Mycorrhizal associations are classified according to the way in which the fungi interact with the host plant root, in particular, the structure of the interface that forms between host cells and fungal hyphae. This classification leads to a number of distinct types of mycorrhizal association, as defined in Table 4.1. However, only two of these are widely distributed in the plant kingdom: arbuscular mycorrhizas (AM) and ectomycorrhizas. Orchid and ericoid mycorrhizas are confined to genera within the Orchidaceae and Ericaceae families, respectively.
Mycorrhizal types generally form with a characteristic group of plant species, but there are occasional examples of overlap, such as many Australian plants in the families Fabaceae and Myrtaceae, which have both arbuscular mycorrhizas and ectomycorrhizas. Arbuscular mycorrhizas occur in a vast array of herbaceous genera. In fact, as shown in Figure 4.21 above, some 75% of all plant species form arbuscular mycorrhizas, including most major crop species, that is, all cereals and most grain legumes and pasture legumes.
Table 4.1 shows that the main types of mycorrhizas differ in host preference and in the structures they form during association with the host root, but they are similar in the ways by which they enhance host plant nutrition. Each type of mycorrhiza can be formed by many species of fungi and a single root may often be colonised by more than one species.

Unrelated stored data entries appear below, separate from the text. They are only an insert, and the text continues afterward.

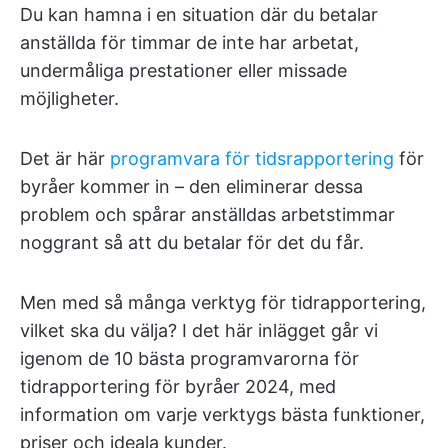
Du kan hamna i en situation där du betalar
anställda för timmar de inte har arbetat,
undermåliga prestationer eller missade
möjligheter.
Det är här
programvara för tidsrapportering
för
byråer kommer in – den eliminerar dessa
problem och spårar anställdas arbetstimmar
noggrant så att du betalar för det du får.
Men med så många verktyg för tidrapportering,
vilket ska du välja? I det här inlägget går vi
igenom de 10 bästa programvarorna för
tidrapportering för byråer 2024, med
information om varje verktygs bästa funktioner,
priser och ideala kunder.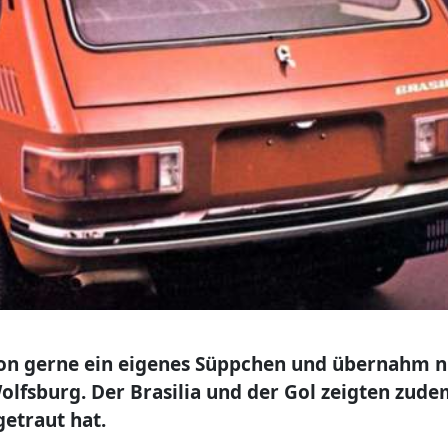
on gerne ein eigenes Süppchen und übernahm n
olfsburg. Der Brasilia und der Gol zeigten zude
getraut hat.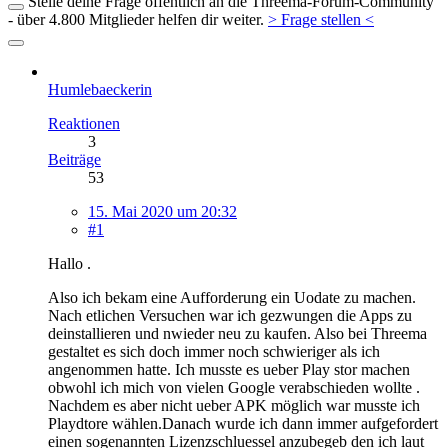
Stelle deine Frage öffentlich an die Threema-Forum-Community
- über 4.800 Mitglieder helfen dir weiter.
> Frage stellen <
Humlebaeckerin
Reaktionen
3
Beiträge
53
15. Mai 2020 um 20:32
#1
Hallo .
Also ich bekam eine Aufforderung ein Uodate zu machen.
Nach etlichen Versuchen war ich gezwungen die Apps zu
deinstallieren und nwieder neu zu kaufen. Also bei Threema
gestaltet es sich doch immer noch schwieriger als ich
angenommen hatte. Ich musste es ueber Play stor machen
obwohl ich mich von vielen Google verabschieden wollte .
Nachdem es aber nicht ueber APK möglich war musste ich
Playdtore wählen.Danach wurde ich dann immer aufgefordert
einen sogenannten Lizenzschluessel anzubegeb den ich laut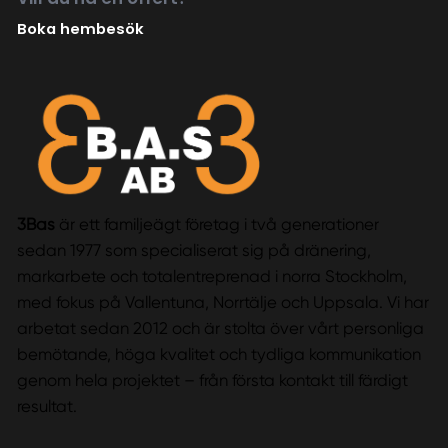
Boka hembesök
3Bas
är ett familjeägt företag i två generationer
sedan 1977 som specialiserat sig på dränering,
markarbete och totalentreprenad i norra Stockholm,
med fokus på Vallentuna, Norrtälje och Uppsala. Vi har
arbetat sedan 2012 och är stolta över vårt personliga
bemötande, höga kvalitet och tydliga kommunikation
genom hela projektet – från första kontakt till färdigt
resultat.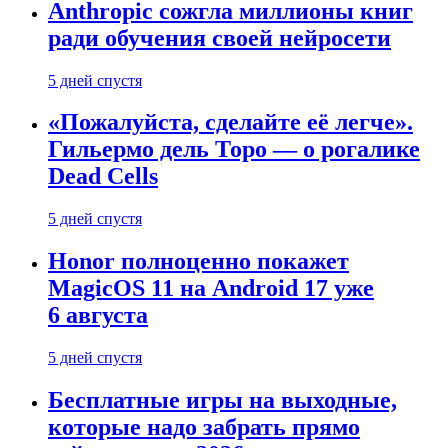
Anthropic сожгла миллионы книг
ради обучения своей нейросети
5 дней спустя
«Пожалуйста, сделайте её легче».
Гильермо дель Торо — о рогалике
Dead Cells
5 дней спустя
Honor полноценно покажет
MagicOS 11 на Android 17 уже
6 августа
5 дней спустя
Бесплатные игры на выходные,
которые надо забрать прямо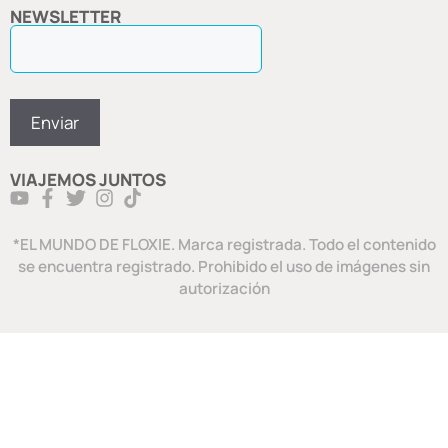
NEWSLETTER
VIAJEMOS JUNTOS
*EL MUNDO DE FLOXIE. Marca registrada. Todo el contenido
se encuentra registrado. Prohibido el uso de imágenes sin
autorización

Plants with arbuscular mycorrhizas are common in most ecosystems, but are more likely to be dominant in regions of relatively high mean annual temperatures and rates of evapotranspiration, where phosphorus availability is often the major limiting factor for plant growth. However, in some soils with very low phosphorus availability, nonmycorrhizal plant species with cluster roots may be locally dominant and these plants seem to be more efficient at obtaining phosphorus from these soils than mycorrhizal species (e.g. south west Western Australia).
Ectomycorrhizas are most common in tree species, but also occur in some shrubs. In the Northern hemisphere, ectomycorrhizal associations are typically dominant in boreal forests where temperatures and evapotranspiration are relatively low, leading to slow rates of decomposition and accumulation of plant litter in soil and low nitrogen availability. However, ectomycorrhizal plants are also dominant or co-dominant in many other temperate forests, as well as some tropical and subtropical areas, where soil properties are not substantially different from habitats where only arbuscular mycorrhizal plants occur.
Each type of mycorrhizal association has evolved separately to enhance growth and survival of both the host plants and the mycorrhizal fungi. While the primary role of these associations is to increase nutrient supply to the host plant, mycorrhizas have also been shown under some circumstances to enhance plant water status, confer protection against root pathogens, contribute to soil structure through hyphal binding of soil particles and other processes, and render plants less susceptible to toxic elements. The relative importance of these secondary roles is very difficult to determine since they are difficult to separate from nutritional benefits to plants in experiments and they will not be considered in detail here.